**EXERCISE BRIEF:**
Both the line containing "left elbow: (318, 95)" and the line containing "left shoulder: (388, 48)" belong to the span. Output exactly that span from the listing below, and nothing outside it.

──────── DATASET ENTRIES ────────

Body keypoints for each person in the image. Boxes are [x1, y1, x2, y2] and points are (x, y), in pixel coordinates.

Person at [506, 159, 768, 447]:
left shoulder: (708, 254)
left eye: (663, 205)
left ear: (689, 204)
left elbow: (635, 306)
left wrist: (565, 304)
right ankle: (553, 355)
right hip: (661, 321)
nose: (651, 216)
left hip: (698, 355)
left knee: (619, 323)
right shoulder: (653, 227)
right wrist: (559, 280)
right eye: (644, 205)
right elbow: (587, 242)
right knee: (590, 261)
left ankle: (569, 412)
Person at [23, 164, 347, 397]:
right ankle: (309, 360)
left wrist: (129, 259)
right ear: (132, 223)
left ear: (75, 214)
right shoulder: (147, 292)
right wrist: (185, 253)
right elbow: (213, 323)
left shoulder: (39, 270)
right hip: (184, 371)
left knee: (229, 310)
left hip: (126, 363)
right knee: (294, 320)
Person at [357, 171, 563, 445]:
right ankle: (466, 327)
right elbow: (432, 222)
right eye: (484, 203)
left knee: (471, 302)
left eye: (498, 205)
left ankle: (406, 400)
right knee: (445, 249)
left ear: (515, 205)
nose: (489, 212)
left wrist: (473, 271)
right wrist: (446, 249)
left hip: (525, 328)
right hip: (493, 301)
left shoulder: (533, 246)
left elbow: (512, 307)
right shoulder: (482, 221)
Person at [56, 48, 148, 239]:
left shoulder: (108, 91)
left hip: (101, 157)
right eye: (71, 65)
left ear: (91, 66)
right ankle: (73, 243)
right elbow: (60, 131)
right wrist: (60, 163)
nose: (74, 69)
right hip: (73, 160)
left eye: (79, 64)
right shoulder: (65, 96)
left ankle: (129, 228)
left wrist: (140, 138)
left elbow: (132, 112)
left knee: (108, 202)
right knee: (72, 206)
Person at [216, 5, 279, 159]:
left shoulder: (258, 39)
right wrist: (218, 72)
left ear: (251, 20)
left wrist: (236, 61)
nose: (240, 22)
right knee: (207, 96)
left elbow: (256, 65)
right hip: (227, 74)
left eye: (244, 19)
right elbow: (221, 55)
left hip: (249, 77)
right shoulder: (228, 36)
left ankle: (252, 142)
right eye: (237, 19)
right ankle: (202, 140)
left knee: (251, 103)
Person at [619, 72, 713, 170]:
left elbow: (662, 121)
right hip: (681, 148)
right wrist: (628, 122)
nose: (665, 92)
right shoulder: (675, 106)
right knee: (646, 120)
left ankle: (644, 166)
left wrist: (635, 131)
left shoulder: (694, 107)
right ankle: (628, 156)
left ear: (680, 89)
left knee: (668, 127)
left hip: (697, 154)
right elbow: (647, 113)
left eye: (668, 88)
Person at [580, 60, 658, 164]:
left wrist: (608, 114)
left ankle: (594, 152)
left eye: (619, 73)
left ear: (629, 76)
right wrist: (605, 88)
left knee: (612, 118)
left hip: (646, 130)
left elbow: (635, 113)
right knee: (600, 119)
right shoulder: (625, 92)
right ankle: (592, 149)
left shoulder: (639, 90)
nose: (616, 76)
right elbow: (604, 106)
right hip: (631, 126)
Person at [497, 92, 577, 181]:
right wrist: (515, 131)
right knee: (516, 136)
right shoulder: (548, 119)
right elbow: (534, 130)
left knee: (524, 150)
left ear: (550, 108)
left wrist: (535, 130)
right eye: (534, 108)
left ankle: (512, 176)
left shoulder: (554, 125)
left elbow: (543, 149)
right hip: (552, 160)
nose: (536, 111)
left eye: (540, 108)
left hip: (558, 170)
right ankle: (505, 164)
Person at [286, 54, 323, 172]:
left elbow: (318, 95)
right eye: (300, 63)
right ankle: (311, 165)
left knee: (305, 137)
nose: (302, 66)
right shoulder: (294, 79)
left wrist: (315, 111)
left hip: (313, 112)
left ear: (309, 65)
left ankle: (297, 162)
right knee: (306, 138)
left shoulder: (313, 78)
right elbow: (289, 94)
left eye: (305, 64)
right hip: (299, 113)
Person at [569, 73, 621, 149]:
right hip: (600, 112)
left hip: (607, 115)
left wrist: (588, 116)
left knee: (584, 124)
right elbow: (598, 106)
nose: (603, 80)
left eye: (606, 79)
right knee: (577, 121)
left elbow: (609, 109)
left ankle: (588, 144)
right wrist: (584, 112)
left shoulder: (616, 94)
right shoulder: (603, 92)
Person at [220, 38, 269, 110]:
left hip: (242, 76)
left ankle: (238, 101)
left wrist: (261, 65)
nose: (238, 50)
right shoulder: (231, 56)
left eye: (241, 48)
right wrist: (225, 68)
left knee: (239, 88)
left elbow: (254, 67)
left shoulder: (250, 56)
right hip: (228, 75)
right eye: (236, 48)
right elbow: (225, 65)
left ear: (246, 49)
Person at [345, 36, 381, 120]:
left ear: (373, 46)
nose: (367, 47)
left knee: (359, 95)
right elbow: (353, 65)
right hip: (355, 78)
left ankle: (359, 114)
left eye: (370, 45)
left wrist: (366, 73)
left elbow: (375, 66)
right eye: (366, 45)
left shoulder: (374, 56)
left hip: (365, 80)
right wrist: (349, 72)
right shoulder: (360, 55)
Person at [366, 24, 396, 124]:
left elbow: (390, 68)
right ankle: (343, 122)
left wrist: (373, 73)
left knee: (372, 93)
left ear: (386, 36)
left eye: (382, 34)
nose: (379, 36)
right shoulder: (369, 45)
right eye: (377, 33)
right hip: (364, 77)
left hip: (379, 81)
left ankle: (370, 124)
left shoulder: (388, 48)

────────
──────── DATASET ENTRIES ────────

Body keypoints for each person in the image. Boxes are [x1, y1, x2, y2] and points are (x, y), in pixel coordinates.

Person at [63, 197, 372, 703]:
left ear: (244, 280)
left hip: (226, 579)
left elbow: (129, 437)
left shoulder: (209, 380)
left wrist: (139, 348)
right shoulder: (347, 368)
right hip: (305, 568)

────────

**ANSWER SECTION:**
left elbow: (318, 95)
right eye: (300, 63)
right ankle: (311, 165)
left knee: (305, 137)
nose: (302, 66)
right shoulder: (294, 79)
left wrist: (315, 111)
left hip: (313, 112)
left ear: (309, 65)
left ankle: (297, 162)
right knee: (306, 138)
left shoulder: (313, 78)
right elbow: (289, 94)
left eye: (305, 64)
right hip: (299, 113)
Person at [569, 73, 621, 149]:
right hip: (600, 112)
left hip: (607, 115)
left wrist: (588, 116)
left knee: (584, 124)
right elbow: (598, 106)
nose: (603, 80)
left eye: (606, 79)
right knee: (577, 121)
left elbow: (609, 109)
left ankle: (588, 144)
right wrist: (584, 112)
left shoulder: (616, 94)
right shoulder: (603, 92)
Person at [220, 38, 269, 110]:
left hip: (242, 76)
left ankle: (238, 101)
left wrist: (261, 65)
nose: (238, 50)
right shoulder: (231, 56)
left eye: (241, 48)
right wrist: (225, 68)
left knee: (239, 88)
left elbow: (254, 67)
left shoulder: (250, 56)
right hip: (228, 75)
right eye: (236, 48)
right elbow: (225, 65)
left ear: (246, 49)
Person at [345, 36, 381, 120]:
left ear: (373, 46)
nose: (367, 47)
left knee: (359, 95)
right elbow: (353, 65)
right hip: (355, 78)
left ankle: (359, 114)
left eye: (370, 45)
left wrist: (366, 73)
left elbow: (375, 66)
right eye: (366, 45)
left shoulder: (374, 56)
left hip: (365, 80)
right wrist: (349, 72)
right shoulder: (360, 55)
Person at [366, 24, 396, 124]:
left elbow: (390, 68)
right ankle: (343, 122)
left wrist: (373, 73)
left knee: (372, 93)
left ear: (386, 36)
left eye: (382, 34)
nose: (379, 36)
right shoulder: (369, 45)
right eye: (377, 33)
right hip: (364, 77)
left hip: (379, 81)
left ankle: (370, 124)
left shoulder: (388, 48)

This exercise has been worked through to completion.